52歳の男性。発熱を主訴に来院した。3日前に発熱と咳嗽および膿性痰が出現し、改善しないため来院した。5年前から糖尿病で内服治療中である。食事は普通に摂取でき、飲水もできている。
意識は清明。体温 39.1 ℃。脈拍 112/分、整。血圧 140/86 mmHg。呼吸数 18/分。SpO2 97 %(room air)。左下胸部で coarse crackles を聴取する。
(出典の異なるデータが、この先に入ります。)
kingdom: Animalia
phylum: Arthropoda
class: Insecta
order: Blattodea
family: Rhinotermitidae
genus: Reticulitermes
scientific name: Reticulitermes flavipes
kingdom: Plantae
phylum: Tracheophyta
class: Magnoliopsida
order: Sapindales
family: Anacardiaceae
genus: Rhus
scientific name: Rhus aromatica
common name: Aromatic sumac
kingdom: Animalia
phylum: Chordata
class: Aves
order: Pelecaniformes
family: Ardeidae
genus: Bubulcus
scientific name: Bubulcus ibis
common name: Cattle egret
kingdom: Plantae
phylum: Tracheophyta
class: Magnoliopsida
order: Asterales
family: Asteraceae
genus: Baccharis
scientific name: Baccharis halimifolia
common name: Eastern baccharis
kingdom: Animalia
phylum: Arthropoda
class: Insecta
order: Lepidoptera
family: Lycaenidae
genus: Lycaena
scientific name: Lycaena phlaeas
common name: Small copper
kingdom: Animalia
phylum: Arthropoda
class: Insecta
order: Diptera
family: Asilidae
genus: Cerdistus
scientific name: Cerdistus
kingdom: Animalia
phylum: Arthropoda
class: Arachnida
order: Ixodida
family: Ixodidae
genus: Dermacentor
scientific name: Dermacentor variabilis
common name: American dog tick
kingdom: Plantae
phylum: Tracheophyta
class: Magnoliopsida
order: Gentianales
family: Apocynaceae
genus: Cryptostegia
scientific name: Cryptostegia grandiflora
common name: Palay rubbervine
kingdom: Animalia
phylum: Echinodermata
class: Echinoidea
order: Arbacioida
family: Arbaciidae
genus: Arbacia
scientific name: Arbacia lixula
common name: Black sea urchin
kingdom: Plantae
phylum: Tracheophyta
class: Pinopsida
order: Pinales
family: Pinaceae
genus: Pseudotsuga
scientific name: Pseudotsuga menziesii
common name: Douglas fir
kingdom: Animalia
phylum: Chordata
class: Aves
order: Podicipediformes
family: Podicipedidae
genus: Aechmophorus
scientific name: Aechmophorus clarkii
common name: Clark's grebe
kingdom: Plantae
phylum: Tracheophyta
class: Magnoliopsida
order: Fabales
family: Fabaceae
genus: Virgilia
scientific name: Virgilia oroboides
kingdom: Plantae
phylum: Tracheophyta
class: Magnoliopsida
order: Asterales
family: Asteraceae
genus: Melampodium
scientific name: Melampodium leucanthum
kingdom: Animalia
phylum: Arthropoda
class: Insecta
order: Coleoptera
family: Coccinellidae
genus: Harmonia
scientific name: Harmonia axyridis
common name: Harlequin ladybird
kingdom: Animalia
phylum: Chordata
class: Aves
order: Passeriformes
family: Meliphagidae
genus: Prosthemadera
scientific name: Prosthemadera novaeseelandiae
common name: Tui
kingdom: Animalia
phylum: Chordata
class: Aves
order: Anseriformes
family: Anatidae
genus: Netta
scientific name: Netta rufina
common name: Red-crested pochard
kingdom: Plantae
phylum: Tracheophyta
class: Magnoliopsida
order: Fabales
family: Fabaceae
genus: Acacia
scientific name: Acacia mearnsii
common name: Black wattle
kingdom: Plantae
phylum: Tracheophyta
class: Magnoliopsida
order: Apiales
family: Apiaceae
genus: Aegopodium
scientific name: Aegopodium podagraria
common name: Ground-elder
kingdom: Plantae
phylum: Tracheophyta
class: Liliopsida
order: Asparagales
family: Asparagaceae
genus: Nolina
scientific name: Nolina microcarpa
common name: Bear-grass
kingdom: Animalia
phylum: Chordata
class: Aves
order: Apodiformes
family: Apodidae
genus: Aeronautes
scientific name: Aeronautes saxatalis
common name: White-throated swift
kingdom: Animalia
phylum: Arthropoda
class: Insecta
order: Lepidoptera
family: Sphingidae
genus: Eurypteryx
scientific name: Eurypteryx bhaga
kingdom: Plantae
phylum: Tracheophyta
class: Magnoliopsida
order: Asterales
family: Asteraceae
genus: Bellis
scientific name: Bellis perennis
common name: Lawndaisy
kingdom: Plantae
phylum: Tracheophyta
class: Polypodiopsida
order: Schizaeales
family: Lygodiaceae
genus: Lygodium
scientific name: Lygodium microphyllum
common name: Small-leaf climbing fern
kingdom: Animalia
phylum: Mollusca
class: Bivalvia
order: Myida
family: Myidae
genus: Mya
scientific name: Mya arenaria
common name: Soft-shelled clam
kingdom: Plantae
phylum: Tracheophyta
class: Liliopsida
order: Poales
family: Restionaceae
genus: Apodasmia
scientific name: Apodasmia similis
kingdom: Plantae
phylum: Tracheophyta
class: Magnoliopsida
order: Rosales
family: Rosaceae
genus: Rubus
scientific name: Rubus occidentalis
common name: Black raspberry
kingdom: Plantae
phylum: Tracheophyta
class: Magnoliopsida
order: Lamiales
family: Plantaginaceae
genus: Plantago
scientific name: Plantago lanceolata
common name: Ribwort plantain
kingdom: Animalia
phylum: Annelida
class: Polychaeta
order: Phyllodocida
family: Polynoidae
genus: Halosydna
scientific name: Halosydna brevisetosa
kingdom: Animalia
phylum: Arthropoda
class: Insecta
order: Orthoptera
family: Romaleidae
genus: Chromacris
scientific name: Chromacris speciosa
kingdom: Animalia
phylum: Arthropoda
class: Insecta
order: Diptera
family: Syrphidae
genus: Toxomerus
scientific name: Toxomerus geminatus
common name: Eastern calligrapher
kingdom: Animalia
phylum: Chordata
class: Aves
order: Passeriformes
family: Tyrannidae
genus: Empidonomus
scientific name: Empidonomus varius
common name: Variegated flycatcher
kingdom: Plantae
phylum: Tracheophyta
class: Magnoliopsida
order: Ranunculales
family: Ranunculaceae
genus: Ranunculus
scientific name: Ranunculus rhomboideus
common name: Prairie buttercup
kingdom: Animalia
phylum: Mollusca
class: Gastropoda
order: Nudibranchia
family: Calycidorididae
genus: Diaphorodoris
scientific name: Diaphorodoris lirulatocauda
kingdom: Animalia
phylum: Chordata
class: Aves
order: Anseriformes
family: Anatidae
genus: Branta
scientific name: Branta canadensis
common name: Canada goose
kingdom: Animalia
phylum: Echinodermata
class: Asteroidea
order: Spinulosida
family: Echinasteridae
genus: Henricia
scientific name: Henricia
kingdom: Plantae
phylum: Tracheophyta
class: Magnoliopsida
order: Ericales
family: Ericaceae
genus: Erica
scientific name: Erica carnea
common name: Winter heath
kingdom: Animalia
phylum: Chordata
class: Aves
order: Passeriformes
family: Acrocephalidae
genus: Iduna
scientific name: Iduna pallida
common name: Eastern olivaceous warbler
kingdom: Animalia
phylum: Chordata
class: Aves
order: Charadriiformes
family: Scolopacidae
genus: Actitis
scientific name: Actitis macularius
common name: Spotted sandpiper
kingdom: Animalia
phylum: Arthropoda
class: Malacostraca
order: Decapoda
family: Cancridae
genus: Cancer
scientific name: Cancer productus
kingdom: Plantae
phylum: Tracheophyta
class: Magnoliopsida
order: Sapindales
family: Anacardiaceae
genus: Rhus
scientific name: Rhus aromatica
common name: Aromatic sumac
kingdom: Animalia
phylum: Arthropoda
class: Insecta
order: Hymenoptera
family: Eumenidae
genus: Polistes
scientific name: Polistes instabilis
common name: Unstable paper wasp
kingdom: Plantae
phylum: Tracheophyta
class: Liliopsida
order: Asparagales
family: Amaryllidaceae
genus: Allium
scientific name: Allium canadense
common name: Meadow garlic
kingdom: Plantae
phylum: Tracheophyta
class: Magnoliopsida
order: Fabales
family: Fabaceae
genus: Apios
血液所見:白血球 17,900 (桿状核好中球 4 %、分葉核好中球 84 %、単球 2 %、リンパ球 10 %)。血液生化学所見:AST 62 U/L、ALT 54 U/L、尿素窒素 16 mg/dL、クレアチニン 0.8 mg/dL、血糖 150 mg/dL。CRP 10.6 mg/dL。喀痰 Gram 染色で Gram 陽性双球菌を認める。尿中肺炎球菌迅速抗原検査が陽性である。胸部エックス線写真を別に示す。
患者への説明として適切なのはどれか。
a. 「肺炎ですが重症ではないので外来で治療しましょう」
b. 「炎症反応が高く重症化しやすいので入院して治療しましょう」
c. 「肺炎球菌性肺炎は死亡率が高いので集中治療室に入室しましょう」
d. 「肝機能障害があり、重症化しやすいので入院して治療しましょう」
e. 「糖尿病を合併しており、重症化しやすいので入院して治療しましょう」
肺炎の重症度分類(A-DROPシステム)で評価をする問題。
下記5項目:当てはまる数で評価する。
Age: 男性70歳以上,女性75歳以上
Dehydration: BUN 21mg/dL以上または脱水あり
Respiration: SpO2 90%以下(PaO2 60Torr以下)
Orientation: 意識障害
Pressure: 血圧(収縮期)90mmH以下
0項目 軽症→外来加療
1or2項目 中等度→外来or入院
3項目以上 重症→入院
今回の症例は0項目なので外来加療となる…
が、実際にこの症例を見たら入院させたくなりますね。